The sixth key is specialized out-of-network expertise.
Increasing out-of-network payments is so great that it can have a tremendous impact on your bottom-line. Think about it. There aren’t a lot of opportunities to increase reimbursements rates. Contracted and fee-schedule rates are already fixed.
Out-of-network is the only area left where you can increase rates and improve the bottom-line.
Other billing companies hold your information hostage
And our bonus key is being customer-centric. The goal here is to make things work smoothly from your end. If you’re not happy, we’re not doing our job.
One of the biggest complaints we hear from providers is their billing company is holding their information hostage. Remarkably the provider is unable to retrieve their own EOBs or reports from their billing company. Remember, this is your data, these are your accounts. Collect Rx will make sure that you have full access to all of your information.

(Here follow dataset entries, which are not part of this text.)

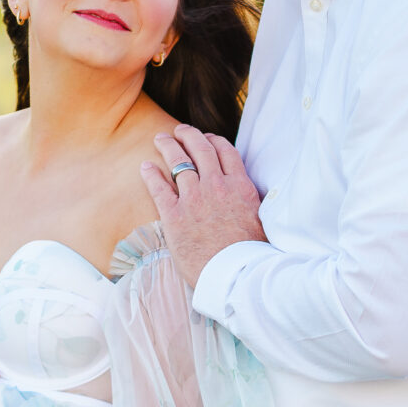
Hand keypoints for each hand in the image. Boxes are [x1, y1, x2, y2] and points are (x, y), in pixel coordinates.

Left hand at [142, 125, 264, 288]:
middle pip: (201, 150)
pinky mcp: (174, 216)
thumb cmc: (252, 256)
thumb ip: (252, 204)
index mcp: (240, 187)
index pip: (226, 152)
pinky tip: (145, 166)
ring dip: (168, 147)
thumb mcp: (262, 222)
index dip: (215, 141)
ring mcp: (194, 199)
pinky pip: (159, 188)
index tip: (208, 138)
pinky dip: (151, 174)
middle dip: (189, 135)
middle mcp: (216, 186)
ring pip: (178, 162)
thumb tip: (253, 200)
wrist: (236, 276)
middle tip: (180, 131)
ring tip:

Other ways we are customer-centric is that we can either connect to your systems or we can provide it for you. If we provide the billing system, we will supply you with your own login id and password so you can check up on what’s been billed and collected at any time. Of course, we can also schedule reports for you, so you don’t have to login to the system. Holding monthly meetings to discuss the most common KPIs (key performance indicators), and we can tailor these meetings to your needs.